Des calculs de chimie théorique montrent que l’anisotropie magnétique n’est pas corrélée à la symétrie dans les complexes LnIII-DOTA [119]. D’autres calculs ont quant à eux mis en évidence que les

molécules d’eau labiles au sein du complexe modifient l’anisotropie magnétique du cation lanthanide ce qui rend les mécanismes de relaxation nucléaire (exploités en IRM) plus complexes [120].

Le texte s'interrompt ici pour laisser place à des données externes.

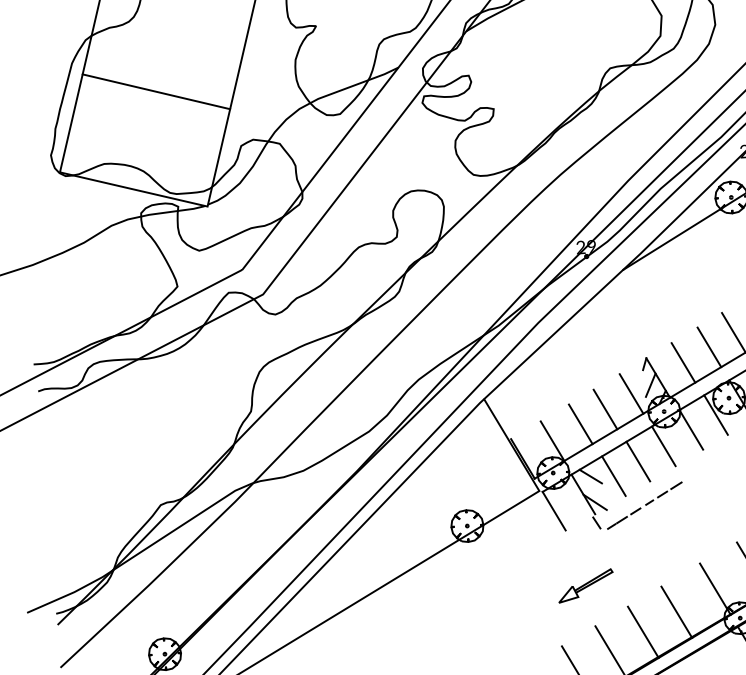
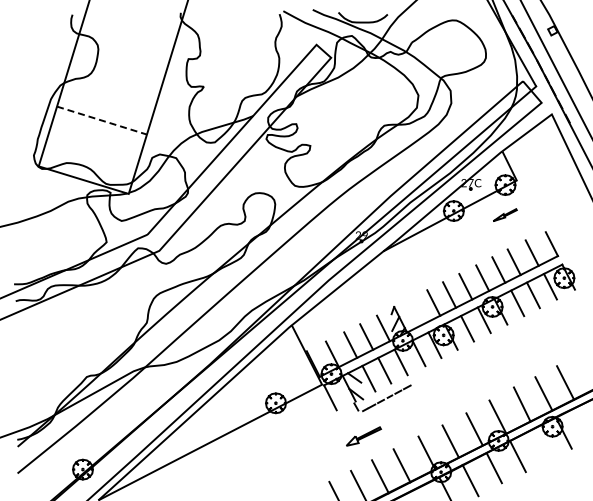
line: (157, 91) -> (102, 120), solid -> dashed
line: (682, 362) -> (416, 311), removed
part: (585, 585) -> (363, 436), moved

Les récents travaux de thèse de Matthieu Audras ont permis d’étudier la cinétique et la thermodynamique de formation des complexes d’AnIII et AnIV [18, 121] (AnIII = PuIII, AmIII et AnIV =

ThIV, UIV, NpIV, PuIV). Il a analysé par RMN en température, les déplacements chimiques des protons

du complexe PuIII-DOTA qu’il a comparé à ceux du complexe PuIV-DOTA. Ce dernier montre des

isomères en échange lent avec une proportion d’isomère SAP plus importante que les isomères TSAP. Le rayon ionique du cation PuIII est environ égal à celui du NdIII ce qui coïncide avec le changement de

prépondérance des isomères SAP et TSAP [122].

Tamain et al. ont caractérisé des clusters d’AnIV (AnIV = UIV, NpIV, PuIV) avec le DOTA en solution

aqueuse [123]. Ils ont déterminé le mécanisme de formation de ces clusters, leur solubilité dans l’eau ainsi que leur structure cristallographique : six cations AnIV pseudo-octaédriques sont stabilisés par le

DOTA et liés entre eux par µ3-O2- et µ3-HO- alternativement (Figure 45).

Figure 45 : Description cristallographique des structures isomorphes I, II et III (de gauche à droite) avec le centre

hexanucléaire (à gauche), centré sur la coordination d’un ligand DOTA (au centre) et projection du cluster dans le plan équatorial (à droite) avec les ellipsoïdes de déplacement dessinées à un niveau de probabilité de 50% [123].